Efficiency: The method is tuning-free (no backpropagation on downstream tasks) and computationally efficient, requiring only a single forward pass and one gradient computation step to determine coefficients.

4. Experimental Results

The authors evaluated ES-Merging by merging three specialized models (Molecule, Protein, Cell) into a unified model and testing on diverse biological benchmarks.

Instance-Varying Interaction Prediction:
- Tasks: Molecule-Protein interaction (BindingDB, BioSNAP) and Molecule-Cell interaction (DrugComb, GDSC2).
- Result: ES-Merging outperformed all existing merging baselines (e.g., TIES-Merging, EMR-Merging) and even surpassed task-specific fine-tuned models (Avg.

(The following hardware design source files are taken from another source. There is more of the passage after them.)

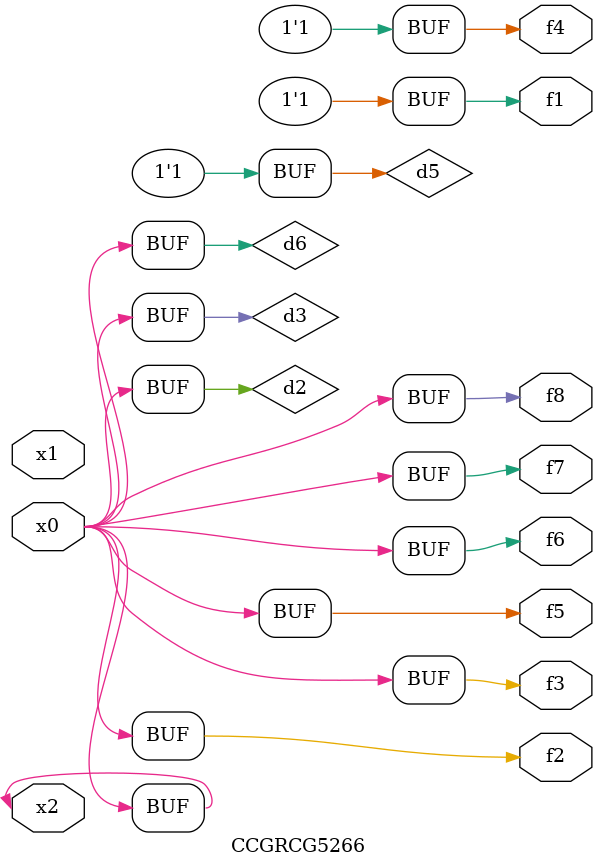
<source format=v>
module CCGRCG5266(
	input x0, x1, x2,
	output f1, f2, f3, f4, f5, f6, f7, f8
);

	wire d1, d2, d3, d4, d5, d6;

	xnor (d1, x2);
	buf (d2, x0, x2);
	and (d3, x0);
	xnor (d4, x1, x2);
	nand (d5, d1, d3);
	buf (d6, d2, d3);
	assign f1 = d5;
	assign f2 = d6;
	assign f3 = d6;
	assign f4 = d5;
	assign f5 = d6;
	assign f6 = d6;
	assign f7 = d6;
	assign f8 = d6;
endmodule

</source>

Merging + FT). This demonstrates that ES-Merging preserves the reasoning capabilities of experts better than fine-tuning, which often degrades cross-modal reasoning.
Target-Fixed Functionality Prediction:
- Tasks: CYP enzyme inhibition and substrate prediction.
- Result: ES-Merging achieved the best average performance, showing it can effectively integrate expert knowledge for specific biological functions without losing the structural understanding of the specialized models.
Ablation Studies:
- Combining both layer-wise and element-wise coefficients yielded the best results, confirming that integrating signals at different granularities is necessary for robust merging.
- Using only one type of coefficient still outperformed other merging baselines, validating the efficacy of embedding signals.
Computational Cost:
- ES-Merging is 3.4x to 6.1x more computationally efficient than test-time adaptation methods (like AdaMerging) and fine-tuning, as it avoids iterative gradient updates.

5. Significance

Scientific Discovery: ES-Merging provides a principled, efficient way to create unified biological foundation models capable of solving complex cross-modal problems (e.g., drug discovery) without the prohibitive cost of curating massive cross-modal instruction datasets.
Generalizability: While tested on biological modalities, the core principle—using input-aware embedding distributions to guide merging—is modality-agnostic and could be applied to other domains (e.g., vision-language, audio-text).
Interpretability: The method offers insights into where and how models specialize (via coefficient visualization), revealing that modality specialization is not uniform but concentrated in specific layers and parameter elements.

In conclusion, ES-Merging establishes that embedding space signals are a superior foundation for merging specialized MLLMs, enabling robust cross-modal knowledge composition that outperforms both traditional merging heuristics and expensive fine-tuning strategies.